What drew me to this book was the fact that it is narrated by Death, so it’s definitely something different. I read it for the first time a long time ago and have recently picked it up again because it all went over my head.
Re-reading it now, I know why it all got lost on me. It’s a tougher read than the young adult novels I had been reading; it’s not one I could read on the bus or anything. I needed to be still in a quiet place to get the full effect of the book. That’s probably why it didn’t stick the first time around when I was reading as fast as I could. It took me a while to finish reading it the second time. It was an interesting read for sure, but it was not so fast paced that I could sit down and zip through five chapters. However, it was not a chore to keep reading; I wanted to know what would happen next, but it wasn’t critical that I find out right then and there sometimes. That could have very well been because I wanted to watch TV or write rather than read, so interpret that as you will.

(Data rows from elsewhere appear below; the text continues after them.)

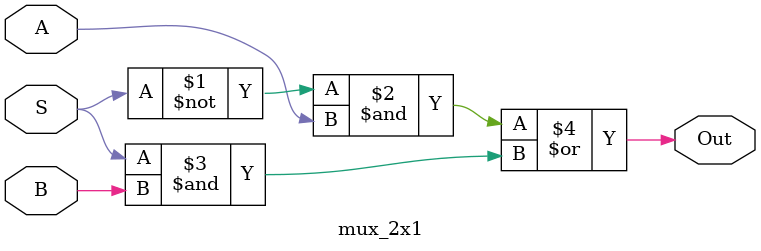
<source format=v>
module mux_2x1 (A, B, S, Out);
	input A, B, S;
	output Out;
		
	assign Out = ((~S & A) | (S & B));
	
endmodule
</source>
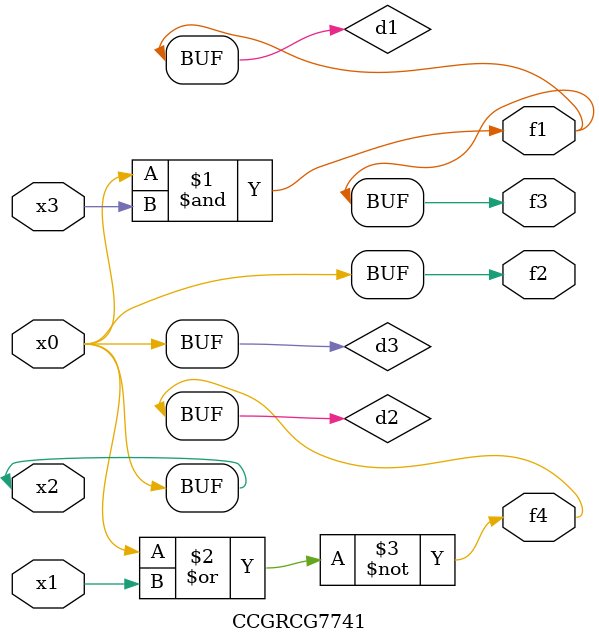
<source format=v>
module CCGRCG7741(
	input x0, x1, x2, x3,
	output f1, f2, f3, f4
);

	wire d1, d2, d3;

	and (d1, x2, x3);
	nor (d2, x0, x1);
	buf (d3, x0, x2);
	assign f1 = d1;
	assign f2 = d3;
	assign f3 = d1;
	assign f4 = d2;
endmodule

</source>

It is a book I would recommend that everyone read.
The story takes place around the time of World War II, and I feel like there’s a bias that comes with that setting because you’d be a terrible person to dislike a book about the Holocaust (unless it was a book that excused it). Thankfully, I honestly believe it’s a great book.
It begins before the full on war broke out. In the first few short chapters, Death starts in the middle of the timeline and gives you a few souls he’s picked up which seem random at first, but they fit into the story of the main character as you read on.
After the few souls Death has picked up, it then goes into the story of the book thief.
The main character, the book thief, got her start when a grave digger dropped a book in the snow, and she spotted it while no one else did. The grave digger was burying a family member of hers, so that first book was a memory of this relative and her first bout of sadness in the book, so book thieving and learning to read those books is a way for her to deal as the war gets closer and closer to her.
The writer breaks rules of sentence structure and story telling, but it’s a good thing. Zusak makes it work. It’s a well written story with a moving plot line. I especially enjoyed the motif of words; how words can be used for good or for evil and how powerful they can be. And what I would call a “reveal” though I’m not quite sure that’s the right word for it. It was a mind blowing realization once I got toward the end of the book.
It was a little confusing at first, but I made sense of it as I kept reading. I found myself getting lost as to how old the character was because Death would do a flash forward and then subtly return to the present in the next chapter. This book takes place over a course of several years. You watch the character grow up.
The characters have depth and you notice their considerable change as the kids grow up. For me the change in character is tough to write because it can’t be abrupt change; one has to lead up to the change subtly.
Death almost spoils its own story in some parts, and I have mixed feelings about it. For example, in one chapter, Rudy’s standing knee deep in an icy river in the middle of December, and Death basically tells me this is not where Rudy dies, but he will later. And then the story continues with not another mention of Rudy’s death until the actual part of his death.
On the other hand, it keeps me reading because I’m anticipating when Rudy will die. With every sentence I read, I wonder, is this where they get him?
This could be a problem in any other book, but for this book, for me, it wasn’t really a problem because I’ve learned about the Holocaust, and what was going on and why the Jews were being paraded around.
However, if you had no knowledge of the Holocaust (which is practically unheard of), I don’t think the book would make very much sense. Why are starving Jews being paraded around? What is the purpose of it? Why are air raids being practiced? Why are bombs being dropped?